Флобер повернулся к нему.

   — Книги пишут не для десяти тысяч людей — и не для ста тысяч! Старайся писать их хорошим французским языком, и только; на все времена, пока люди будут читать по-французски. И не воображай, что сможешь сказать последнюю истину о чём бы то ни было. Даже не пытайся.

   — Золя говорит, что если собрать достаточно фактов научным методом...

Флобер издал рык.

   — Золя хочет преподносить миру чёткие идеи. Делать выводы, обвинять, осуждать. Я — нет. Почитай Спинозу, и у тебя не останется чётких идей о чём бы то ни было. Человечество каково есть, таково есть, наше дело не изменять его, а познавать. Объяснить не пытайся. Объяснение у Бога, и он не передавал нам права на него.

Флобер помолчал.

   — Хочешь писать — никаких жалости, любви, ненависти. Да, ты будешь испытывать чувства, тут уж ничего не поделать. Но чем меньше их будет у тебя, тем лучшим художником станешь. Понятно тебе?

   — Кажется, да.

   — Чем меньше чувств ты испытываешь к тому, о чём пишешь, тем меньше пристрастий искажают твоё зрение, тем лучше ты сможешь это выразить. Если расплачешься над тем, что написал, это хорошо. Если будешь плакать, когда пишешь, у тебя наверняка получится скверная проза. Добро — красиво, а презрение — прекрасное оружие. Твори вымышленный мир, но оставайся в стороне от него.

За зиму они ещё больше сблизились, ещё больше возросла их привязанность друг к другу. Ги понемногу узнавал подробности из жизни Флобера, из его юности. Флобер ронял намёки, делал неожиданные признания, предавался воспоминаниям. Ги узнал о его любовных увлечениях, о страстях. Однажды в предрассветные часы, выпив немало кальвадоса, Флобер рассказал о своей первой встрече почти сорок лет назад с Элизой Шлезингер, в которую до сих пор был влюблён.

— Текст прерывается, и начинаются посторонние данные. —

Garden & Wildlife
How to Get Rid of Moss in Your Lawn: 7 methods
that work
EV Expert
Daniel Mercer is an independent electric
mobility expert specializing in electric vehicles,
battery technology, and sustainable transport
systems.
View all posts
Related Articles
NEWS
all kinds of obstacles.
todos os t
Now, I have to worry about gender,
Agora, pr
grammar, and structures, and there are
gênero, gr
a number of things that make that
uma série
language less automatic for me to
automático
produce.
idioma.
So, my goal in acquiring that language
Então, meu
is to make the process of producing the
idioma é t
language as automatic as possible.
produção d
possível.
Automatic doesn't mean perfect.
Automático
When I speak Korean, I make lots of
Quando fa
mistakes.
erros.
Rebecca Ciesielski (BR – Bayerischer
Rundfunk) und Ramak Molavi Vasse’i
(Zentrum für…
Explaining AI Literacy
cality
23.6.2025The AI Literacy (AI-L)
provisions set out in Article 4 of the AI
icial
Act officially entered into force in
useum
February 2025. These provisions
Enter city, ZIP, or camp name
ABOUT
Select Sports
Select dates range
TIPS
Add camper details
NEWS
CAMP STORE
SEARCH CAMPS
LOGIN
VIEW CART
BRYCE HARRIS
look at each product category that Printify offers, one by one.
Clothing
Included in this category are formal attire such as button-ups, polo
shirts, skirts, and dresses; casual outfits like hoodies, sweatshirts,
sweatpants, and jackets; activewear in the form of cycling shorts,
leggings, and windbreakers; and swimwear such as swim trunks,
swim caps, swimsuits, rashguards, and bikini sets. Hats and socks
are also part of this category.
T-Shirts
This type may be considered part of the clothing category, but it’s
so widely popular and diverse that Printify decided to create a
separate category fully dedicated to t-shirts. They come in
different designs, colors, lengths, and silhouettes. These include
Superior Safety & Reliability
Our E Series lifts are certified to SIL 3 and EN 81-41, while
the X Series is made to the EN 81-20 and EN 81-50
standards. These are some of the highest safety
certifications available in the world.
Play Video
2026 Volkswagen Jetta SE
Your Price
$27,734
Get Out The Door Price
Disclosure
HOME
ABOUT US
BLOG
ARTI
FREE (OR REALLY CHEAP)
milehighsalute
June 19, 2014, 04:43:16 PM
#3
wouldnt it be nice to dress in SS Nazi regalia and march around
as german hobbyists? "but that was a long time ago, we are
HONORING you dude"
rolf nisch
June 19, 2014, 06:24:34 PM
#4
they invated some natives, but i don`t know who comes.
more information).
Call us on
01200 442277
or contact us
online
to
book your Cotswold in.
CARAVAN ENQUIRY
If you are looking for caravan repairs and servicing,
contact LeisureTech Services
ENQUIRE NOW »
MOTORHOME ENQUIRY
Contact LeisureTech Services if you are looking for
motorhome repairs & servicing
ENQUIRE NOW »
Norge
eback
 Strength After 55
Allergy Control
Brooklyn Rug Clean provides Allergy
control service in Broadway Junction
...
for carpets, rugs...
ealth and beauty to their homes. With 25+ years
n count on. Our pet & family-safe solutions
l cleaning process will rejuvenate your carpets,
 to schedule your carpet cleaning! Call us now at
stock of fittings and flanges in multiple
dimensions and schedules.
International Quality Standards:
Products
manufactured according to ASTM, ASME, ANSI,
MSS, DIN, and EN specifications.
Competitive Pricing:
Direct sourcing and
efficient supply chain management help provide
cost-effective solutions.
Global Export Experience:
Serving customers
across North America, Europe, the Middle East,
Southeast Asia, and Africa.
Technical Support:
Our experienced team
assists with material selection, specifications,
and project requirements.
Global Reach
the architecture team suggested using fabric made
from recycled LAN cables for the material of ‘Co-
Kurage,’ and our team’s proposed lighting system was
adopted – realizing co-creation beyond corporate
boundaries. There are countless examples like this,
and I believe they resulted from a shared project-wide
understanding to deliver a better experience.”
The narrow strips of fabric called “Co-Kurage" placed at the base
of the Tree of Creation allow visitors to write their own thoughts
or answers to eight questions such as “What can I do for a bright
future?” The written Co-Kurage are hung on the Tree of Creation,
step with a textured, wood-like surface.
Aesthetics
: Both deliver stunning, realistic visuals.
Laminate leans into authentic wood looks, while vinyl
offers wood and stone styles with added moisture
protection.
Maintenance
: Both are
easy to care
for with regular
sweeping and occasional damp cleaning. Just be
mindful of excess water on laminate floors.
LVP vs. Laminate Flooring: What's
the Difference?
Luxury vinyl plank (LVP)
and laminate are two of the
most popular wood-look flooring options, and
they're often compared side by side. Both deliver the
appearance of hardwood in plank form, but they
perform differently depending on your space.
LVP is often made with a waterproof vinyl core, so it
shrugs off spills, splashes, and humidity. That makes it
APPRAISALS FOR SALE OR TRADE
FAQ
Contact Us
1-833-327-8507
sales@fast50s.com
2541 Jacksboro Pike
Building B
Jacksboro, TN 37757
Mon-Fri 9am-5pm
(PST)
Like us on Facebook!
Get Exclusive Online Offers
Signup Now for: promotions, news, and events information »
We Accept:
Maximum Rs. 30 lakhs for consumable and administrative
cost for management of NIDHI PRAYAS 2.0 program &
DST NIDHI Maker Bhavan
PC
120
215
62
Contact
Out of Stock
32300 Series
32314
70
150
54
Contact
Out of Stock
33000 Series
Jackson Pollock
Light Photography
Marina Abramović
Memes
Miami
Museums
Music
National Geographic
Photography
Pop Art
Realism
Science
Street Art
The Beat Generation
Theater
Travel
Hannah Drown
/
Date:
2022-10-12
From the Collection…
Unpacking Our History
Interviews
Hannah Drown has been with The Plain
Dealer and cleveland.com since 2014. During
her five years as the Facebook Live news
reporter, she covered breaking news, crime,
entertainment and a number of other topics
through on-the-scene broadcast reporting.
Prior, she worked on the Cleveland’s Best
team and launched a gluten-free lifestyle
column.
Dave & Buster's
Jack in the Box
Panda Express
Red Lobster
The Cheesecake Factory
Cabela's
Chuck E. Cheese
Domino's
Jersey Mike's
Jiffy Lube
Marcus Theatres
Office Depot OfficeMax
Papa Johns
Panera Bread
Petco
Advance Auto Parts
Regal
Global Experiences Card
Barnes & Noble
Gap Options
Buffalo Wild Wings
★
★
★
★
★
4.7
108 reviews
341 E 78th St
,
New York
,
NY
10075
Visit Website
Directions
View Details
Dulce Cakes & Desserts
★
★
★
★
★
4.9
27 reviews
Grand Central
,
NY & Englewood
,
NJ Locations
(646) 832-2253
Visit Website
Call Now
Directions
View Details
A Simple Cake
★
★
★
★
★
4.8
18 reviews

— Мне было пятнадцать лет. Как-то я прогуливался по пляжу в Трувиле, где мы всегда проводили лето. На песке у самой воды лежал чей-то красный плащ. Я переложил его подальше, чтобы не намок, — и в тот же день за обедом в отеле она подошла и поблагодарила меня. Какой Элиза была красавицей! Она угощала меня сигаретами. Да, мой мальчик, я в неё влюбился. Ждал, когда увижу купающейся. Мне становилось нечем дышать, когда она, проходя мимо, обрызгивала меня каплями со своего тела. А однажды при мне она расстегнула платье и дала грудь своему ребёнку. Я думал, что упаду от страсти в обморок.

Элиза была женой Мориса Шлезингера, авантюриста, друга Александра Дюма. Флобер дал понять, что теперь она живёт в Германии, и они не виделись много лет.

70

Принцесса Матильда. — Матильда Бонапарт (1820—1904) — кузина Наполеона III. В её салоне собирались писатели, художники, учёные.